Life on Mars is possible. Scientists have long speculated about the possibility of life on Mars owing to the planet's proximity and similarity to Earth. Life on Mars remains an open question as to whether life exists on Mars now, or existed there in the past.
Early speculation about life on Mars.
Mars's polar ice caps were observed as early as the mid-17th century, and they were first proven to grow and shrink alternately, in the summer and winter of each hemisphere, by William Herschel in the latter part of the 18th century. By the mid-19th century, astronomers knew that Mars had certain other similarities to Earth, for example that the length of a day on Mars was almost the same as a day on Earth. They also knew that its axial tilt was similar to Earth's, which meant it experienced seasons just as Earth does - but of nearly double the length owing to its much longer year. These observations led to the increase in speculation that the darker albedo features were water, and brighter ones were land. It was therefore natural to suppose that Mars may be inhabited by some form of life.
In 1854, William Whewell, a fellow of Trinity College, Cambridge, who popularized the word scientist, theorized that Mars had seas, land and possibly life forms. Speculation about life on Mars exploded in the late 19th century, following telescopic observation by some observers of apparent canals - which were however soon found to be optical illusions. Despite this, in 1895, American astronomer Percival Lowell published his book Mars, followed by Mars and its Canals in 1906, proposing that the canals were the work of a long-gone civilization. This idea led British writer H. G. Wells to write The War of the Worlds in 1897, telling of an invasion by aliens from Mars who were fleeing the planet’s desiccation.
Spectroscopic analysis of Mars' atmosphere began in earnest in 1894, when U.S. astronomer William Wallace Campbell showed that neither water nor oxygen were present in the Martian atmosphere. By 1909 better telescopes and the best perihelic opposition of Mars since 1877 conclusively put an end to the canal theory.

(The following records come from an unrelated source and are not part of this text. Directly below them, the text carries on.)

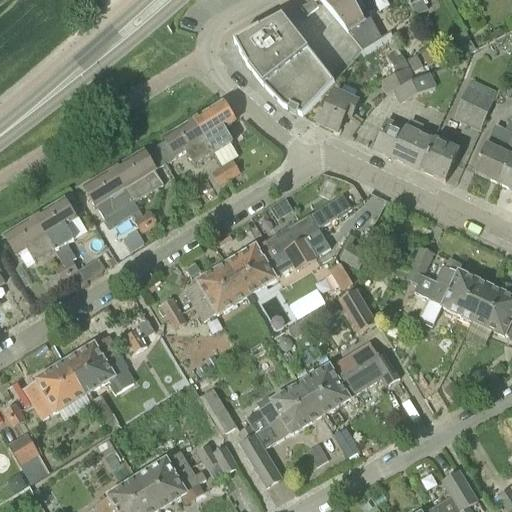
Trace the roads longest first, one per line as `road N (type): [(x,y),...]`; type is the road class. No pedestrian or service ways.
road 1 (residential): [(318,159),(0,356)]
road 2 (residential): [(259,0),(208,31),(211,65),(288,141),(318,159)]
road 3 (residential): [(305,511),(511,398)]
road 4 (residential): [(318,159),(342,160),(511,238)]
road 5 (secondary): [(23,119),(178,0)]
road 6 (secondary): [(145,0),(23,119)]
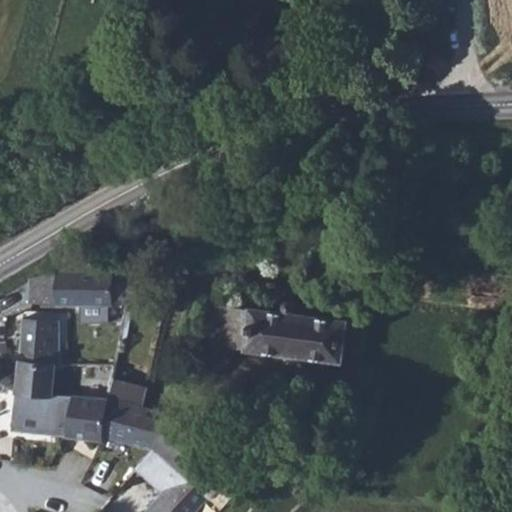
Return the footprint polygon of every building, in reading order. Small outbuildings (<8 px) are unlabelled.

Mariner 4 looked for life on Mars.
The photographs taken by the Mariner 4 probe in 1965, showed an arid Mars without rivers, oceans or any signs of life. Further it revealed that the surface (at least the parts that it photographed) was covered in craters, indicating a lack of plate tectonics and weathering of any kind for the last 4 billion years. The probe also found that Mars had no protective magnetic field, meaning that intense UV radiation makes the planet extremely hostile to life as we know it. The probe was also able to calculate the atmospheric pressure on the planet to be between 4 and 7 millibars, meaning that liquid water could not exist on the planet's surface. After Mariner 4 the search for life on Mars changed to a search for bacteria like living organisms rather than for multicellular organisms as the environment was clearly too harsh for these.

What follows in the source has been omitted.